The schoolteacher pressed his face back to the tavern window. The glass felt good, felt cool against his forehead. He could tell the mayor himself was not feeling well. Indeed, the mayor was not feeling well at all, after his meal. He was certain he was coming down with a fever. He felt what he imagined it must feel like to be seasick. The arrival of the Old Ones was the cause, no doubt. His wife had been sure they were Gypsies of Tatary, abandoned by all the other Gypsy clans up here in these north-country mountains. Or else they were the lost tribe of Israel–either way, they could curse you as soon as they’d look on you with their frozen eyes, and they were at the least robbers who’d steal their silver forks and knives and spoons right out of her trousseau.

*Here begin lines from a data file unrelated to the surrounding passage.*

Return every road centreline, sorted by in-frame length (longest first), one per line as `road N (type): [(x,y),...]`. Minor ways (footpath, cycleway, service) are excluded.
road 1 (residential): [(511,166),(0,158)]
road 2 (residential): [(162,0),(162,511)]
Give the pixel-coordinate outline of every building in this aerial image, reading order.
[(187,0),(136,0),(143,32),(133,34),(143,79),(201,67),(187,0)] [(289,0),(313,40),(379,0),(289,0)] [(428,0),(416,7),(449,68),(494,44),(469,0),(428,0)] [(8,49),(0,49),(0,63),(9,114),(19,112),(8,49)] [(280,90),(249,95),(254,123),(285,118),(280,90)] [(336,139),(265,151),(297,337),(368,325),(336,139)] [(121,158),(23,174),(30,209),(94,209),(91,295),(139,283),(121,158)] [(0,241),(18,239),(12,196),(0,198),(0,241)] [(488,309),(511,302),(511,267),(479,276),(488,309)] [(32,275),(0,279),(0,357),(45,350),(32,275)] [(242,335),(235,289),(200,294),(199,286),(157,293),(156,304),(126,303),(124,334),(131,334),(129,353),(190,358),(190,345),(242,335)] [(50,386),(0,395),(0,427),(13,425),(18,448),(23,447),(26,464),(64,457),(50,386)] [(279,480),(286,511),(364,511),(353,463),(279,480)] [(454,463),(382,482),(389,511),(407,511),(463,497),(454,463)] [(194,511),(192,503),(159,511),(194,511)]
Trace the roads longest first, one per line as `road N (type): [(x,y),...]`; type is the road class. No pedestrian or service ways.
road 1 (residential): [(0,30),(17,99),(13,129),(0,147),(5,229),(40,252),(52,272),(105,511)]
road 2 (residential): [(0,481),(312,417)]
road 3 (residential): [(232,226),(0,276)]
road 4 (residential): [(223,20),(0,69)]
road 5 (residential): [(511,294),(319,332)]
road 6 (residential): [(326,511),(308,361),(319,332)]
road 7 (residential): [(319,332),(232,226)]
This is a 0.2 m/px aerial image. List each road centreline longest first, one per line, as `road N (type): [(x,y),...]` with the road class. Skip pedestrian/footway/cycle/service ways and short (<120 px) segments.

The mayor swallowed the last of his beer, which was no longer cold, lukewarm now. The tavern was empty but for him. He placed the envelope back inside his breast pocket. He wiped his brow with his handkerchief. He scattered coins across the table. The schoolteacher had already backed away from the window, leaving, he noticed, the pale imprint of lips upon the glass. He saw the barber across the street, pulling up an old woman’s long straight hair with one hand, as if it were a length of heavy rope, his longest scissors in his other hand. A smell of Wildroot and something even fresher, like tea-roses in the snow, wafted from the shop. The quarter horse neighed once, eager to get home to the cool of its stable and its straw. Up in the sky, one small pearl-gray cloud, as if on a trapeze, dangled between two blue peaks.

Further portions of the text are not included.